Saved data entries:
····················

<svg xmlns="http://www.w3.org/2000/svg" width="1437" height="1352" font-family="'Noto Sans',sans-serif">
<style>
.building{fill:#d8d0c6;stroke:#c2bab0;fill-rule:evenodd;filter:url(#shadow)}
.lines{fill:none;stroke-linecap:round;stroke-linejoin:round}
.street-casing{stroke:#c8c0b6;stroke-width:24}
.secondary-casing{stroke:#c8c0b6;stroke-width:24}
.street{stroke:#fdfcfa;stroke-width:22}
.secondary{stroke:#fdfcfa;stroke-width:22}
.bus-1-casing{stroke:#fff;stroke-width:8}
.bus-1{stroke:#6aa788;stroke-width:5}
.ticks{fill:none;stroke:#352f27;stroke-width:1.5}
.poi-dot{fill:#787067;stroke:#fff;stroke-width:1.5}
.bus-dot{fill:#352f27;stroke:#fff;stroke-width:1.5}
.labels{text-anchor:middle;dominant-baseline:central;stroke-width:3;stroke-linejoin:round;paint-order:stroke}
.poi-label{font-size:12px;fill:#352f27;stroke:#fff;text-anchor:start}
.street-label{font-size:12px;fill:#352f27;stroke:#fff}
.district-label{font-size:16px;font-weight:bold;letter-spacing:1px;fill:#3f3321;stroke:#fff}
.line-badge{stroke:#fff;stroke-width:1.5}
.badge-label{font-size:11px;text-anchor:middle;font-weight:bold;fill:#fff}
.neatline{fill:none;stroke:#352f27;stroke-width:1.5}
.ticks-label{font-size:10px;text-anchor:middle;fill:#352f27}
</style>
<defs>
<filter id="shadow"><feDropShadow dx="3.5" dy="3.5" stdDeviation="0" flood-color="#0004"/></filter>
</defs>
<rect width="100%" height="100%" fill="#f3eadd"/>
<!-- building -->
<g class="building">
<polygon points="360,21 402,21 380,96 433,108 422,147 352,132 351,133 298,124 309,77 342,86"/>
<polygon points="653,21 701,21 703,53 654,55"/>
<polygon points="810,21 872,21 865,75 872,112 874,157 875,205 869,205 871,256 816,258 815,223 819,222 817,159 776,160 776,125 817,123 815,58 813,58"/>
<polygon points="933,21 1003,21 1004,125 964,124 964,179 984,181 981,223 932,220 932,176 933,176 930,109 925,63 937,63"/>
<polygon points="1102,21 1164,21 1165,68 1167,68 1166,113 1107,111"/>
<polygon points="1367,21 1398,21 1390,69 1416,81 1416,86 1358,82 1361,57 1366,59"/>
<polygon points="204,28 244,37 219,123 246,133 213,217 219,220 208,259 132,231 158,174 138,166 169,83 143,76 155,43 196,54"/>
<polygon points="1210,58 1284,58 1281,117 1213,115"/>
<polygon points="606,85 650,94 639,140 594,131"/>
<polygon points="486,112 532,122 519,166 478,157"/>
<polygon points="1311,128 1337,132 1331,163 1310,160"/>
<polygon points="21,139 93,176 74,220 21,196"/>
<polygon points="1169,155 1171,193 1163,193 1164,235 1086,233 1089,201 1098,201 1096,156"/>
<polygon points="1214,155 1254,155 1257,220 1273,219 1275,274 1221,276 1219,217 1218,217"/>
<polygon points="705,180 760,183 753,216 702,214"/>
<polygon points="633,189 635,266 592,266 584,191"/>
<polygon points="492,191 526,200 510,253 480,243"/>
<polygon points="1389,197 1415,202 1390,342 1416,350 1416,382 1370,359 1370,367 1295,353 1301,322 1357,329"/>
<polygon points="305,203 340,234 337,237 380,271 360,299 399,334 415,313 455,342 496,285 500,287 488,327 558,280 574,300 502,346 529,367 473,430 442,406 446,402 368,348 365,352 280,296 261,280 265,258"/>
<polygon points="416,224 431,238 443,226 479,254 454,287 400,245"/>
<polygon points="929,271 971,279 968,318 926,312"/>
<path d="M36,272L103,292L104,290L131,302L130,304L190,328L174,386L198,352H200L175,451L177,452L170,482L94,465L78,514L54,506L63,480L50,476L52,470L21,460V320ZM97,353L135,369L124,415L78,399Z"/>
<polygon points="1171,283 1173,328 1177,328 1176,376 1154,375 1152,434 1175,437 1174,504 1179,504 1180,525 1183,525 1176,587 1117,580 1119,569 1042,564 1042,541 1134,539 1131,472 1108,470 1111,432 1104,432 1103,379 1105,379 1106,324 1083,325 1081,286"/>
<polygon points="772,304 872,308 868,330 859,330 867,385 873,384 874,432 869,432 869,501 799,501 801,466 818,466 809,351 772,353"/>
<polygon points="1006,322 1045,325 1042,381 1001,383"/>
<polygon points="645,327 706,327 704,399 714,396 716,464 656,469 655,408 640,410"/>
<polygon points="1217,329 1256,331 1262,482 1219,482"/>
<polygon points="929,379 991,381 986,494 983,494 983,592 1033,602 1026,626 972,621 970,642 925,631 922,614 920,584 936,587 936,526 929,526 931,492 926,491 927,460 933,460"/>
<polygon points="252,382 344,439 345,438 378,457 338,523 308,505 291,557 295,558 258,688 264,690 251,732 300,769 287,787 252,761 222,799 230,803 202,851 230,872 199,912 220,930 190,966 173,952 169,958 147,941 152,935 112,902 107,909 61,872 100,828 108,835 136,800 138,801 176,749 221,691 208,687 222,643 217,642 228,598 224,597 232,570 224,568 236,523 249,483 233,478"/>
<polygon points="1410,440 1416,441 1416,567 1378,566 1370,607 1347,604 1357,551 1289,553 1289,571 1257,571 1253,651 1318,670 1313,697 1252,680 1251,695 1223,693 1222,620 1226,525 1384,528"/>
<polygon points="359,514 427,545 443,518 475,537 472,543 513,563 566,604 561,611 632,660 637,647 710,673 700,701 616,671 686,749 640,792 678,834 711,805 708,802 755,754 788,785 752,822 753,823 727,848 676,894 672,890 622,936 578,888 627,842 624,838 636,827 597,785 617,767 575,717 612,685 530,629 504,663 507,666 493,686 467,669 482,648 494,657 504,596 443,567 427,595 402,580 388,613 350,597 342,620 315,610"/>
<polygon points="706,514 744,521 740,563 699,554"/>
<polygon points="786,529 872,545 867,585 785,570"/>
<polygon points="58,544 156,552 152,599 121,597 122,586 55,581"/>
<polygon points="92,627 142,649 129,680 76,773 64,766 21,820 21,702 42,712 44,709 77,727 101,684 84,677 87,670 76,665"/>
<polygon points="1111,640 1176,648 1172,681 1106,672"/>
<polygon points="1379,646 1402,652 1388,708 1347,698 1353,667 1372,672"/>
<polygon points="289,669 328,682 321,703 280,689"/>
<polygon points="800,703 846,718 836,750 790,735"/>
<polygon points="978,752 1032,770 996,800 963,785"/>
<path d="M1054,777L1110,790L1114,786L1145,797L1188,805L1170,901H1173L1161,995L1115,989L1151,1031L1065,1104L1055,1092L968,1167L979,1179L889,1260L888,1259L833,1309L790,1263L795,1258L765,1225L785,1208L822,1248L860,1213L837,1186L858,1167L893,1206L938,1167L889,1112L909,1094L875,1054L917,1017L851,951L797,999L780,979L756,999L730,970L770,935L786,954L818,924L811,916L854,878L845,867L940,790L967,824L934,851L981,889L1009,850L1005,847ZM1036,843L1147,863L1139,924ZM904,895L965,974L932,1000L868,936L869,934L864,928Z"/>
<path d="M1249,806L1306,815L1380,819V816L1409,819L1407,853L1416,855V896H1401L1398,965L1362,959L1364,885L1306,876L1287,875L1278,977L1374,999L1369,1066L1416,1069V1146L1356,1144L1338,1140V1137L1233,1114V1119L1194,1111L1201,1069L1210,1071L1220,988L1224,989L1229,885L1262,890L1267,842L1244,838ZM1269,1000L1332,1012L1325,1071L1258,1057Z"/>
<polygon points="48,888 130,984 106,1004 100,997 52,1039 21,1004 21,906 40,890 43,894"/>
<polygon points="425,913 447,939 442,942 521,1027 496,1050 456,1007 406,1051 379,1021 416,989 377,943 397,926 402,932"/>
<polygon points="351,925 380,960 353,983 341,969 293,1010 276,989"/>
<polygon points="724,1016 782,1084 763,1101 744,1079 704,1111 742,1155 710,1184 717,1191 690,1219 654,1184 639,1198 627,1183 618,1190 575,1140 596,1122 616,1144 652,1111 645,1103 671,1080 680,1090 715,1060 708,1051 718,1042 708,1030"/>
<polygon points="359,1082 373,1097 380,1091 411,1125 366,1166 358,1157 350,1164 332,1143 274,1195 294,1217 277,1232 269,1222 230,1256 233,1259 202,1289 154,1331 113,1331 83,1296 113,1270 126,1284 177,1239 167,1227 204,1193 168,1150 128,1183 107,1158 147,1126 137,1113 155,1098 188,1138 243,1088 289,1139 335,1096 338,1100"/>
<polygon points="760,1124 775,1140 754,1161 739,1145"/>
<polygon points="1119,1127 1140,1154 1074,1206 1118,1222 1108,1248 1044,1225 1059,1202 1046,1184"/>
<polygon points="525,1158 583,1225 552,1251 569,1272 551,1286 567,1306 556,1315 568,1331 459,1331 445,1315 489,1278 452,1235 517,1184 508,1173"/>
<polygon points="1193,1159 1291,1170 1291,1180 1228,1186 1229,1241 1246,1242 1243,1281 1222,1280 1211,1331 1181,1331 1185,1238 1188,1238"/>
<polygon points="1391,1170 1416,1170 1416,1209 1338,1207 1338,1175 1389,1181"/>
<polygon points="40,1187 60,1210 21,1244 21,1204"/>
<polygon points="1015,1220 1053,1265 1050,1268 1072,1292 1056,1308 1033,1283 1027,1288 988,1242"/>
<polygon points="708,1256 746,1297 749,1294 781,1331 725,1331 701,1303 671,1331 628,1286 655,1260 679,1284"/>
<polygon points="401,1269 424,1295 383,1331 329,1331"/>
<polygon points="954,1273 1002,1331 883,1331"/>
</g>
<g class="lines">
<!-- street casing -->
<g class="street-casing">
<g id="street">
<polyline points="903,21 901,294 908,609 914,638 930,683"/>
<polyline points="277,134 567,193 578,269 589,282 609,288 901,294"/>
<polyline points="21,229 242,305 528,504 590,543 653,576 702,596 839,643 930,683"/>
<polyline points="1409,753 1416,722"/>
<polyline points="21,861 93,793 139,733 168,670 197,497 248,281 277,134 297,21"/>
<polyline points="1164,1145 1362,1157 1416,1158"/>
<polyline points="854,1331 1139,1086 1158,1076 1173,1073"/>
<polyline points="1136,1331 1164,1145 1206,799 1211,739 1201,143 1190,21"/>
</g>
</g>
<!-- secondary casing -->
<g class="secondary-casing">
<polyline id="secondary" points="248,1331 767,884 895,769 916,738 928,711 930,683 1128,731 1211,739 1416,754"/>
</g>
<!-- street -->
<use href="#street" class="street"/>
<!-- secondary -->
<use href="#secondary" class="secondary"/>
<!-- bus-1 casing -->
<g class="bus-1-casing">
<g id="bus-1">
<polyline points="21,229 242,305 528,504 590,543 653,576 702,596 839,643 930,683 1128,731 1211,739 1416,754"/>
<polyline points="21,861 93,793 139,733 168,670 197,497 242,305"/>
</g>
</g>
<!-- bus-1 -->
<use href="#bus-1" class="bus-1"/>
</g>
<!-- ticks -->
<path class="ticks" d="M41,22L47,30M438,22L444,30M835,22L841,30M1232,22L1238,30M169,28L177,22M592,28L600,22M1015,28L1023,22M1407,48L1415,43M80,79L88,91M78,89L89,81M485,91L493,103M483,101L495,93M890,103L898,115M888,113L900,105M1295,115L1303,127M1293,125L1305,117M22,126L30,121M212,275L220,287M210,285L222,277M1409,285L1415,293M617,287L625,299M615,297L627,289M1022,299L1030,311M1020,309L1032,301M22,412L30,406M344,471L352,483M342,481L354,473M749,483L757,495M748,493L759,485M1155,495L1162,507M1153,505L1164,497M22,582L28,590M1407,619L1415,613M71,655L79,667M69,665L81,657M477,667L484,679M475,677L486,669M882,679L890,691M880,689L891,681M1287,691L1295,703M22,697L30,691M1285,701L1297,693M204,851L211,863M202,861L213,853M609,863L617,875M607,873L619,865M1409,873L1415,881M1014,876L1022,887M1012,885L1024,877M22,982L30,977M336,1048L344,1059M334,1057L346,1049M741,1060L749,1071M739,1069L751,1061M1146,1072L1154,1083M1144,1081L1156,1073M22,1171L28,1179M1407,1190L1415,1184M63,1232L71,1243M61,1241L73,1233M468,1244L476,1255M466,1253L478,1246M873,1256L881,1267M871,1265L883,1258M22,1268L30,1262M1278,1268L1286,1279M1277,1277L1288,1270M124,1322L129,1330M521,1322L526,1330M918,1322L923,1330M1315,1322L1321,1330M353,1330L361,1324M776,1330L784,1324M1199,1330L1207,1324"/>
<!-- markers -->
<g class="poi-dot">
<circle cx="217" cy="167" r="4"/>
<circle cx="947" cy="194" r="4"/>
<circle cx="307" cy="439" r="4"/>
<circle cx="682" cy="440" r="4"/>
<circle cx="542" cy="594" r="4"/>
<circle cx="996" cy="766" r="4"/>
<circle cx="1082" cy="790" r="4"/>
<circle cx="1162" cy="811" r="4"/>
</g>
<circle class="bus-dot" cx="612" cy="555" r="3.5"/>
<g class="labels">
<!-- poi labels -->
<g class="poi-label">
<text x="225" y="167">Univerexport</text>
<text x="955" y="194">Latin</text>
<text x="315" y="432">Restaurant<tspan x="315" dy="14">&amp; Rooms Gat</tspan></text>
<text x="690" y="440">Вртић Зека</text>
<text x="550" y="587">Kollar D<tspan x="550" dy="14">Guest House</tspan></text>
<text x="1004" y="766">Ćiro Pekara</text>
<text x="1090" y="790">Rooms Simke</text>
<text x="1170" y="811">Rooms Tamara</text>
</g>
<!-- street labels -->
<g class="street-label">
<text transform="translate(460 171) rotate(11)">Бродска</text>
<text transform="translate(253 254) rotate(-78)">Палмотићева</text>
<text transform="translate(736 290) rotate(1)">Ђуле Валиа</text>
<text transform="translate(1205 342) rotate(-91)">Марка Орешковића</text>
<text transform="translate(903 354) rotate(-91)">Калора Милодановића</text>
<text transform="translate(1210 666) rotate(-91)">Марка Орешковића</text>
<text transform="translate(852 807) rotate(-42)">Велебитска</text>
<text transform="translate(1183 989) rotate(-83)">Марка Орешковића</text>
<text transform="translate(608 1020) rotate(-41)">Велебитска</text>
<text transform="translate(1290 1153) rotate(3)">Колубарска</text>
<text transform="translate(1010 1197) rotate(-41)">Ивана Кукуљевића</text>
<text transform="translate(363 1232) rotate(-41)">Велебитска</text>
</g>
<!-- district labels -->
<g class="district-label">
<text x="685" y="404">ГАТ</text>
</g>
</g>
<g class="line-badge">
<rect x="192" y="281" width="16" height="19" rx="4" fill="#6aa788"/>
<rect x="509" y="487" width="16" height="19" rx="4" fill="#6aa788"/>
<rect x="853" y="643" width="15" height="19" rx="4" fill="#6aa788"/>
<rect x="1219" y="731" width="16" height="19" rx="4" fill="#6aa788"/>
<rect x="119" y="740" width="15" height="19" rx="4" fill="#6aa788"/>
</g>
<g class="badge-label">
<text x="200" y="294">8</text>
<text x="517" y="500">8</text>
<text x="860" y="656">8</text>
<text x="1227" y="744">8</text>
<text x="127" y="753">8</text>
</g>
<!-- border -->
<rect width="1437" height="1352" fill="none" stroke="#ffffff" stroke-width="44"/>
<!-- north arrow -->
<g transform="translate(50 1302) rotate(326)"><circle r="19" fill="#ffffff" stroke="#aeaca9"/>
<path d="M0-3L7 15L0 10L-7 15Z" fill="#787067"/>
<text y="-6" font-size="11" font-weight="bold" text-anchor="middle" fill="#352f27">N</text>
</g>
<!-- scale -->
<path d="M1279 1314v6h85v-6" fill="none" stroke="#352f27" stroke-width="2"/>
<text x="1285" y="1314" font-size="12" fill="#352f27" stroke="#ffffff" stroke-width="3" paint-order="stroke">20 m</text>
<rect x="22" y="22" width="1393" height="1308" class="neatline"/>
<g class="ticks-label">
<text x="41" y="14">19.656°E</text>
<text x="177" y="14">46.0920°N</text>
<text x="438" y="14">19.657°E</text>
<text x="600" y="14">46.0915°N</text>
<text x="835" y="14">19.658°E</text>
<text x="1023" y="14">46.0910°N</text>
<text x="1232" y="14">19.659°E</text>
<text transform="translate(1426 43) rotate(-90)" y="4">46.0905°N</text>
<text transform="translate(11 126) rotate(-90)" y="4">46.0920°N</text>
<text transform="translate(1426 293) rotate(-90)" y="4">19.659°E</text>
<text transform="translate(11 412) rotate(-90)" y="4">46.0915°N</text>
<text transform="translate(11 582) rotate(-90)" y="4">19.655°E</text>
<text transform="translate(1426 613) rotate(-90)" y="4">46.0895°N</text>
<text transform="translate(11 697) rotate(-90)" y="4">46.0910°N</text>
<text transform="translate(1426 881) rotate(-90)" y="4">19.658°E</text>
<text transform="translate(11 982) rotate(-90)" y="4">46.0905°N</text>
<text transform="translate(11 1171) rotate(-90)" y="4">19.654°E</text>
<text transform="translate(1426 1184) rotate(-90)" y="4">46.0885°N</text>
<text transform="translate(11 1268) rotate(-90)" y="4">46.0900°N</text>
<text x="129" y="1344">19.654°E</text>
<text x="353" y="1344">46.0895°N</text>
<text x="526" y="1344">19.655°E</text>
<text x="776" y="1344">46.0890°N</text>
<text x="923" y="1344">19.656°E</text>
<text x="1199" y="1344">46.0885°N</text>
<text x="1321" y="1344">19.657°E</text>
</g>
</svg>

····················

Prompt:
Find every line in the records above that contains the word "district", and copy each one.

Result:
.district-label{font-size:16px;font-weight:bold;letter-spacing:1px;fill:#3f3321;stroke:#fff}
<!-- district labels -->
<g class="district-label">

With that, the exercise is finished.